**BRIEF:**
All lines from the one containing "instrumentos" to the end of the data below are to be returned exactly, both ends included, with nothing added.

***** EXERCISE DATA

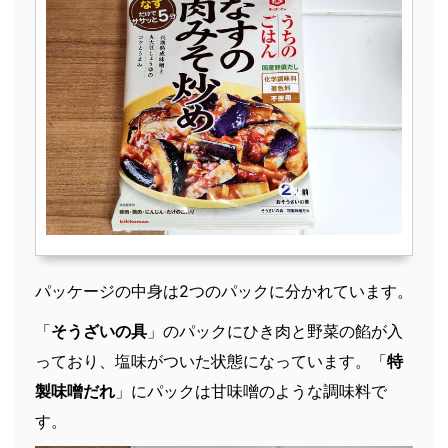
パッケージの中身は2つのパックに分かれています。
「
そうざいの具
」のパックにひき肉と野菜の餡が入
っており、塩味がついた状態になっています。「
特
製味噌だれ
」にパックは甘味噌のような調味料で
す。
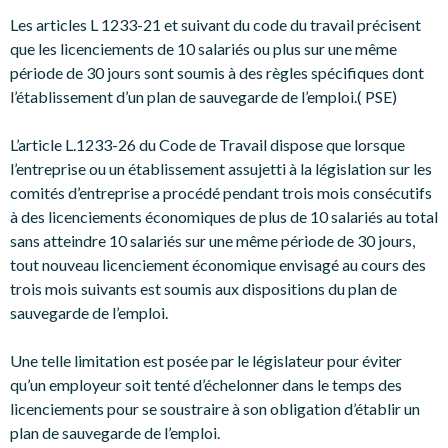
Les articles L 1233-21 et suivant du code du travail précisent
que les licenciements de 10 salariés ou plus sur une même
période de 30 jours sont soumis à des règles spécifiques dont
l’établissement d’un plan de sauvegarde de l’emploi.( PSE)
L’article L.1233-26 du Code de Travail dispose que lorsque
l’entreprise ou un établissement assujetti à la législation sur les
comités d’entreprise a procédé pendant trois mois consécutifs
à des licenciements économiques de plus de 10 salariés au total
sans atteindre 10 salariés sur une même période de 30 jours,
tout nouveau licenciement économique envisagé au cours des
trois mois suivants est soumis aux dispositions du plan de
sauvegarde de l’emploi.
Une telle limitation est posée par le législateur pour éviter
qu’un employeur soit tenté d’échelonner dans le temps des
licenciements pour se soustraire à son obligation d’établir un
plan de sauvegarde de l’emploi.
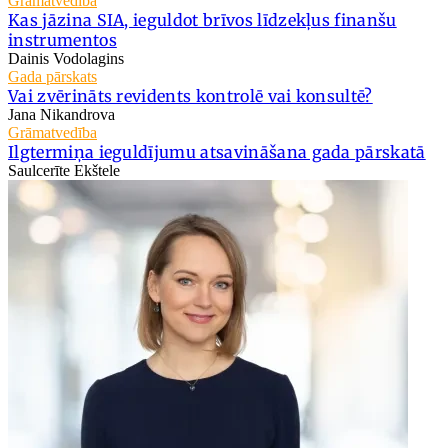
Grāmatvedība
Kas jāzina SIA, ieguldot brīvos līdzekļus finanšu
instrumentos
Dainis Vodolagins
Gada pārskats
Vai zvērināts revidents kontrolē vai konsultē?
Jana Nikandrova
Grāmatvedība
Ilgtermiņa ieguldījumu atsavināšana gada pārskatā
Saulcerīte Ekštele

**********

**RESPONSE BELOW:**
instrumentos
Dainis Vodolagins
Gada pārskats
Vai zvērināts revidents kontrolē vai konsultē?
Jana Nikandrova
Grāmatvedība
Ilgtermiņa ieguldījumu atsavināšana gada pārskatā
Saulcerīte Ekštele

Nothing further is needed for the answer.